#### WHAT IS NEEDED
Starting with the line with "right shoulder: (204, 144)" in the entries below and going on through the line with "left knee: (439, 203)", output every line exactly and nothing more. No pictures.

⟨

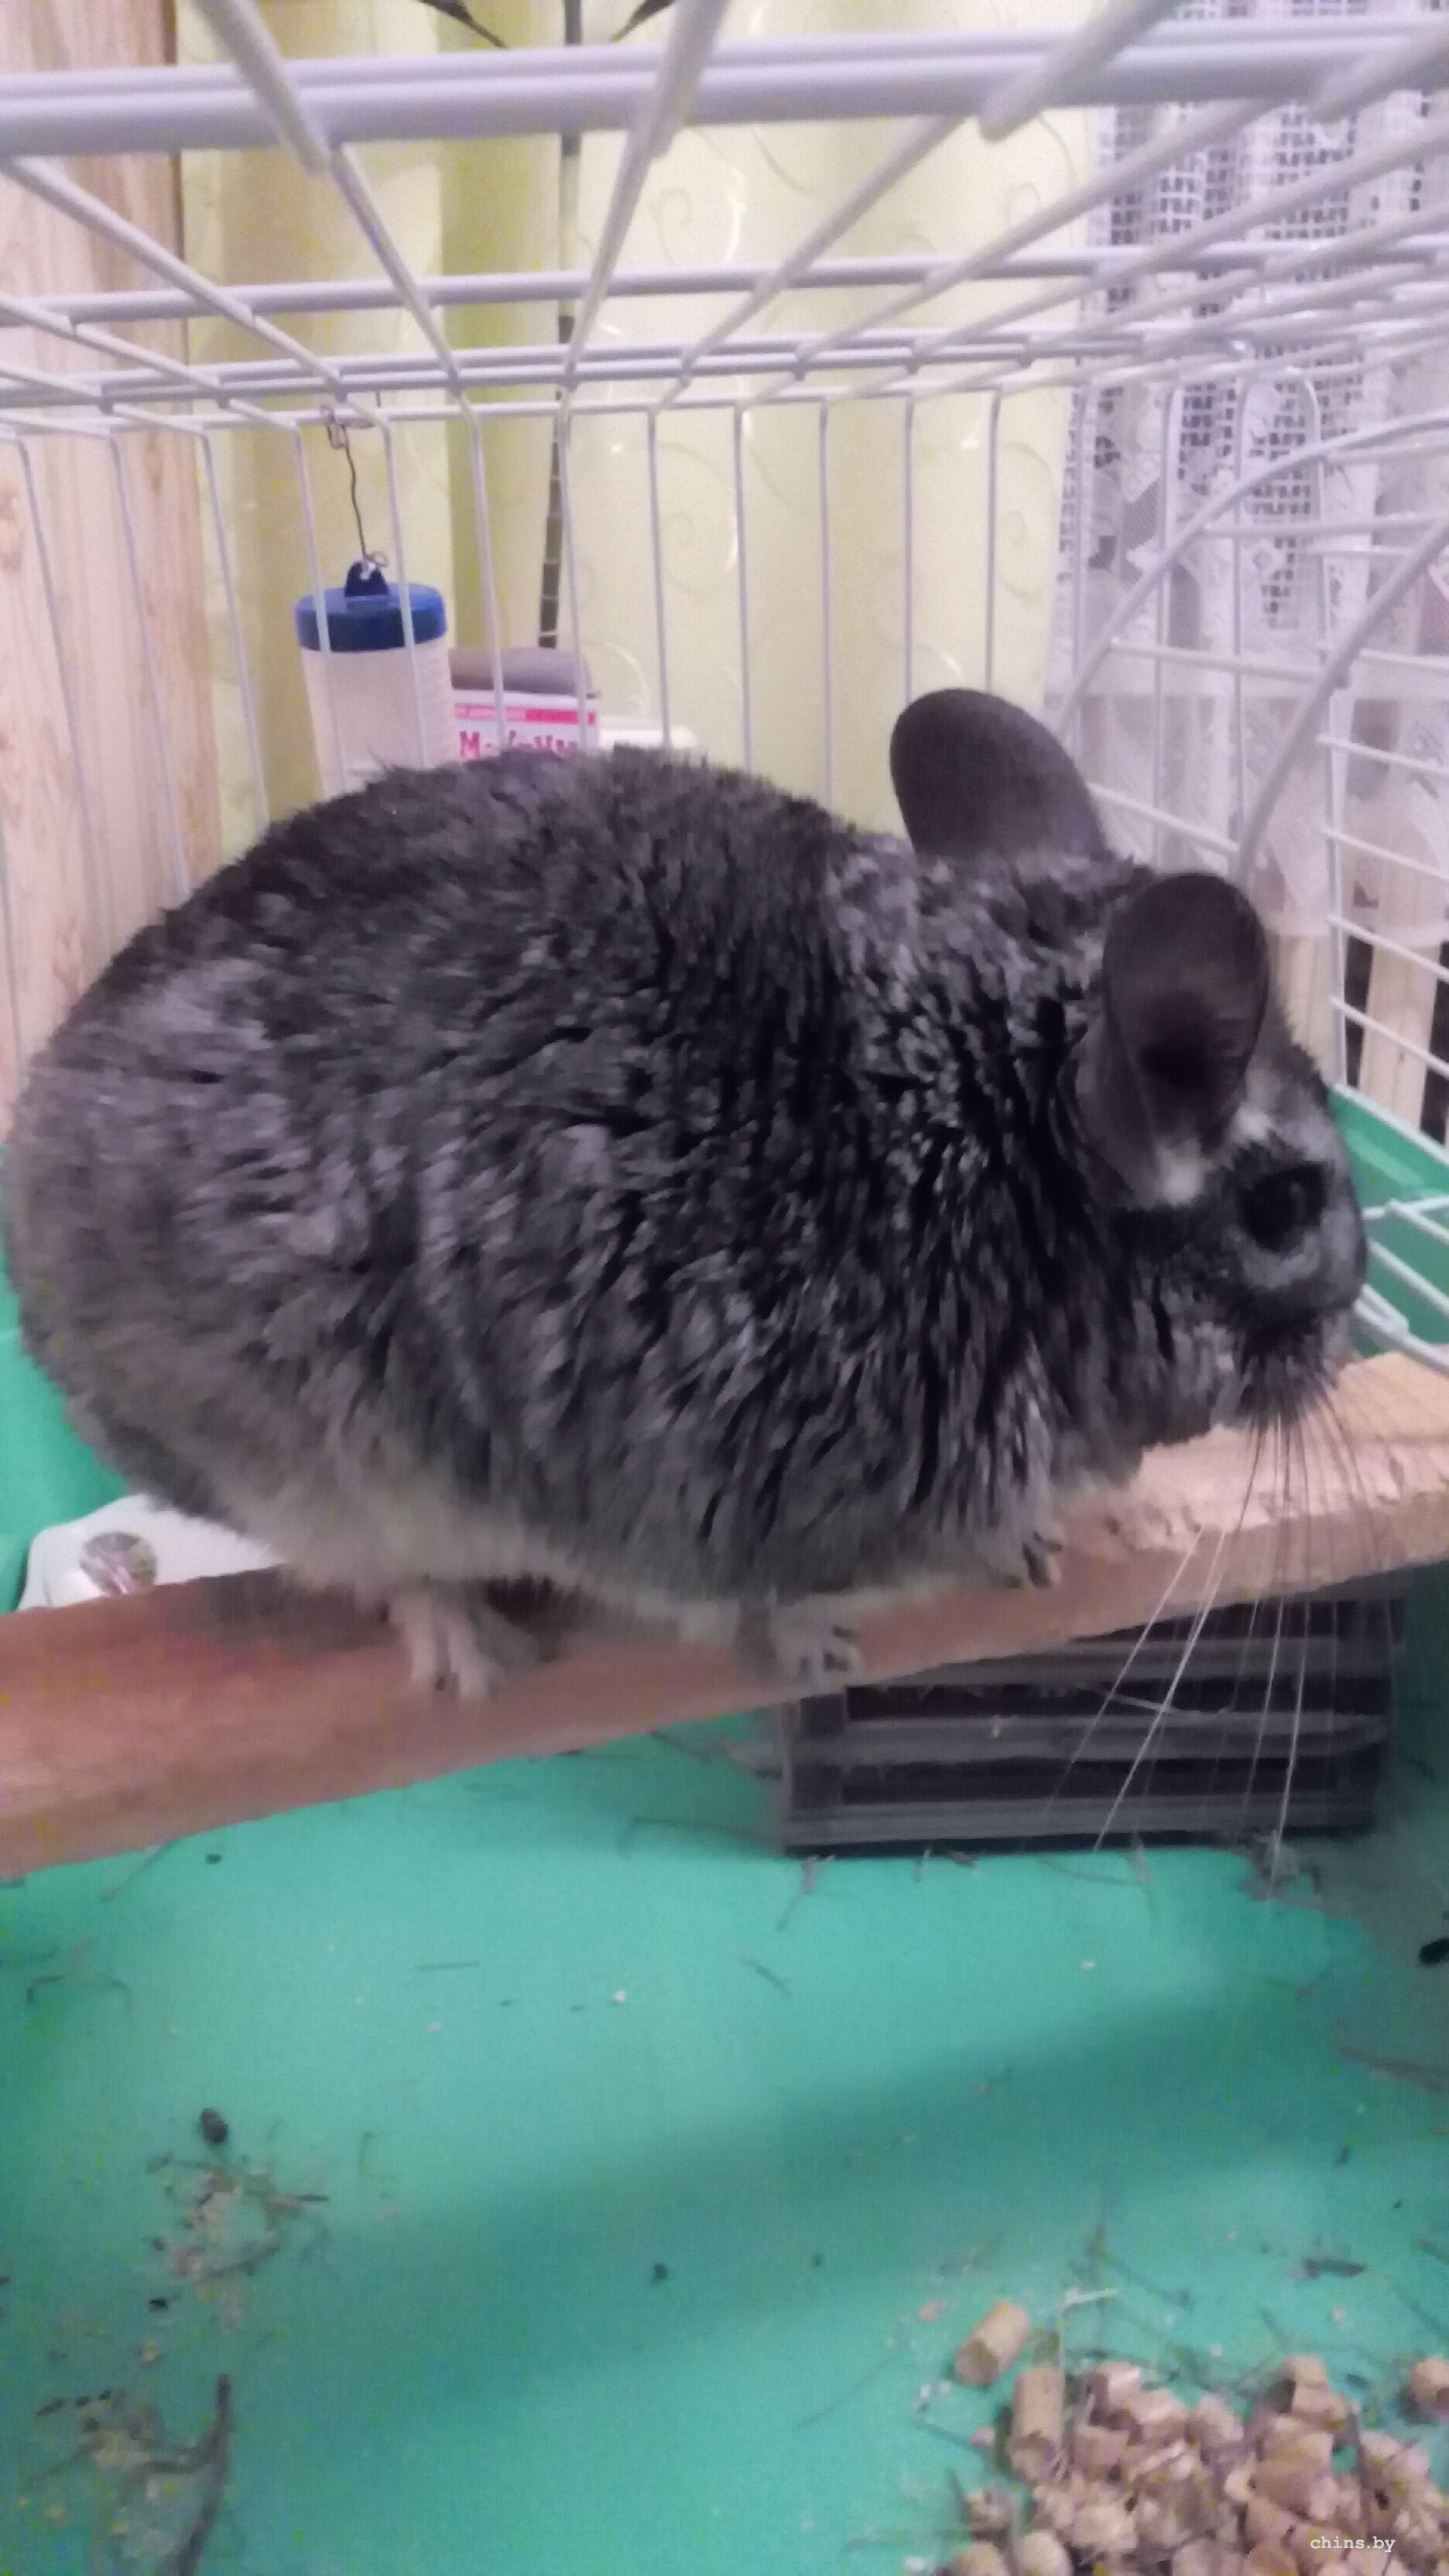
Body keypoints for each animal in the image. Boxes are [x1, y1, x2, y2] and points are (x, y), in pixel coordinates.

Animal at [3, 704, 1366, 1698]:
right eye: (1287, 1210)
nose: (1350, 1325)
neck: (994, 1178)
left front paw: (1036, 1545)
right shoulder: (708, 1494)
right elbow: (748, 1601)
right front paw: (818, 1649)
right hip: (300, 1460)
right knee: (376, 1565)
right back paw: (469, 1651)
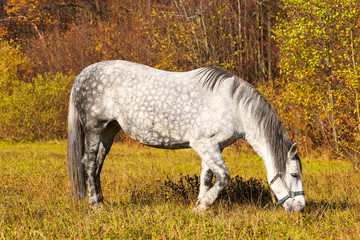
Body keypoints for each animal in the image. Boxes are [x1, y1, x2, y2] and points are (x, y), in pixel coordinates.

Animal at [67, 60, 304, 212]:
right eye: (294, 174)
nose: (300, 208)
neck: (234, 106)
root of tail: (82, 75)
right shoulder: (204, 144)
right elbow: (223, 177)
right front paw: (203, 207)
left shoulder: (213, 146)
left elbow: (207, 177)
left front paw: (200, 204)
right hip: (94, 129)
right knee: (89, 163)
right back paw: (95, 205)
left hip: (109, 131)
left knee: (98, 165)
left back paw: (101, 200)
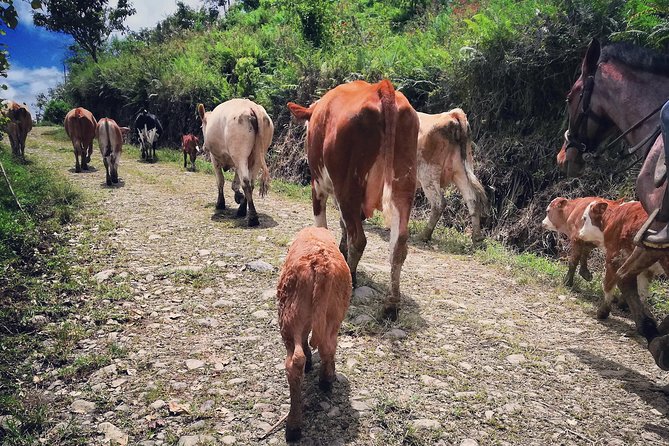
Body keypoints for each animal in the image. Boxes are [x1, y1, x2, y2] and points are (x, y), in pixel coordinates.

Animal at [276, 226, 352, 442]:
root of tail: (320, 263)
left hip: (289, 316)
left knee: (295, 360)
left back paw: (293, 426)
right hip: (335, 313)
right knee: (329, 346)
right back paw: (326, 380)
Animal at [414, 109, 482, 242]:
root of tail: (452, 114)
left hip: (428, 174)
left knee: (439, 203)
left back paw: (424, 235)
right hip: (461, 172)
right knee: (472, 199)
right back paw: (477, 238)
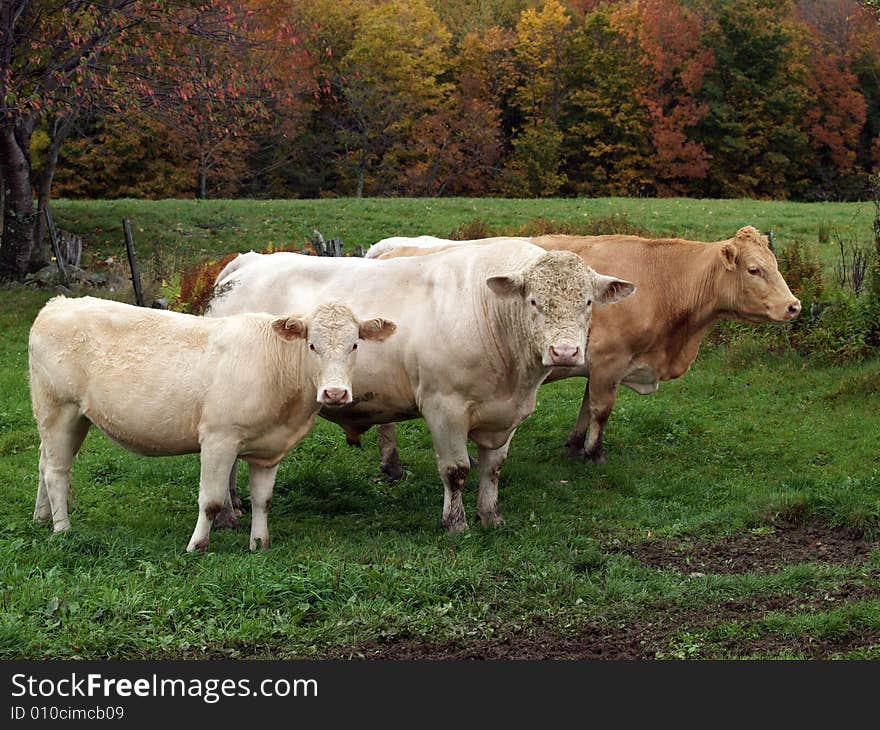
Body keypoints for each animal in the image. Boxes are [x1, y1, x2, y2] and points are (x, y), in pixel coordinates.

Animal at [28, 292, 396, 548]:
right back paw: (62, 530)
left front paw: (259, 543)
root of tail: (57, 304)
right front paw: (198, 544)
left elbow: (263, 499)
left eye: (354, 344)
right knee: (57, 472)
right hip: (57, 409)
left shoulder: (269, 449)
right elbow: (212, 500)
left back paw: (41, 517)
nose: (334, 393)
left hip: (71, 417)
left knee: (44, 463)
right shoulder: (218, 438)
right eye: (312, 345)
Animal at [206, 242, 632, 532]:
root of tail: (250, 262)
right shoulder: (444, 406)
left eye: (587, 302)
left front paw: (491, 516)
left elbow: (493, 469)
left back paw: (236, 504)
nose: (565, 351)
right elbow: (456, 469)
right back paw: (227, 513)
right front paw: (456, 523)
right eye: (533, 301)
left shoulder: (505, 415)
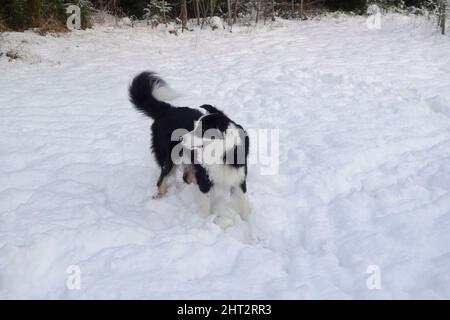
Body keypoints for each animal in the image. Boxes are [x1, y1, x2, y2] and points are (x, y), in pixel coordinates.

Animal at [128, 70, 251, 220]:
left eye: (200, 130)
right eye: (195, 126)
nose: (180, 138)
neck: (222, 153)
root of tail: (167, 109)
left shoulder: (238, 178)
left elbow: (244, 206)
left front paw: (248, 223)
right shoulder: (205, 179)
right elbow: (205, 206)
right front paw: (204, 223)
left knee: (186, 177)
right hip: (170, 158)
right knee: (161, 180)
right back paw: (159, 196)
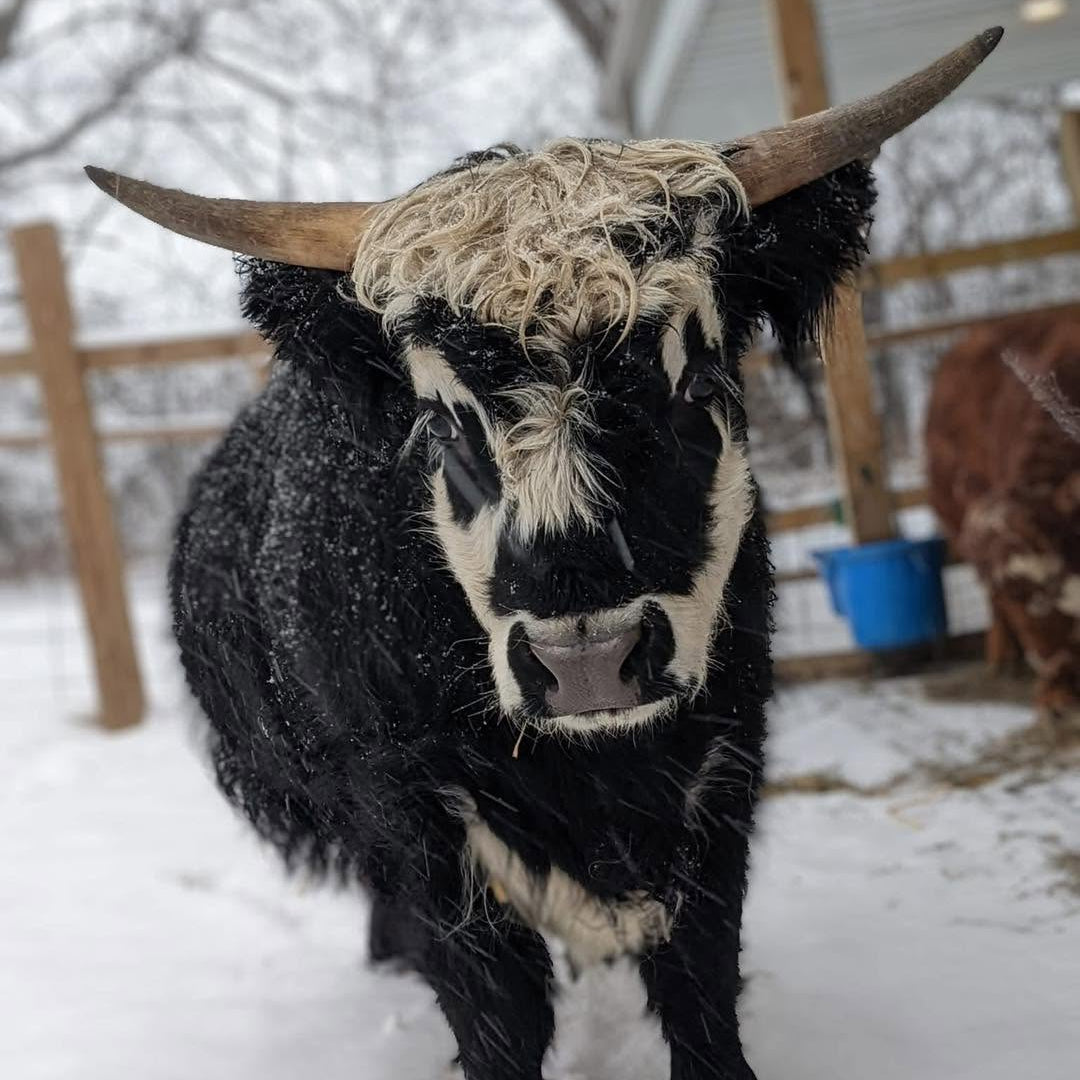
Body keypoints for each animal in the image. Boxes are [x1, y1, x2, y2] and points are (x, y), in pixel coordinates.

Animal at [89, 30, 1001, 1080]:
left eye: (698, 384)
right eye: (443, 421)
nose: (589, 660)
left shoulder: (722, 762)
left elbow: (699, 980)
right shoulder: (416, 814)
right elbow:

⟩

#### EXERCISE SOLUTION
right shoulder: (204, 144)
right elbow: (223, 177)
right front paw: (203, 207)
left shoulder: (213, 146)
left elbow: (207, 177)
left front paw: (200, 204)
right hip: (94, 129)
right knee: (89, 163)
right back paw: (95, 205)
left hip: (109, 131)
left knee: (98, 165)
left back paw: (101, 200)
Body keypoints for each animal in the image. Boxes are [x1, y1, x2, y2] and points are (x, y), in pixel coordinates.

Animal at [276, 226, 352, 442]:
root of tail: (320, 263)
left hip: (289, 316)
left knee: (295, 360)
left back paw: (293, 426)
right hip: (335, 313)
right knee: (329, 346)
right back paw: (326, 380)
Animal at [414, 109, 482, 242]:
root of tail: (452, 114)
left hip: (428, 174)
left knee: (439, 203)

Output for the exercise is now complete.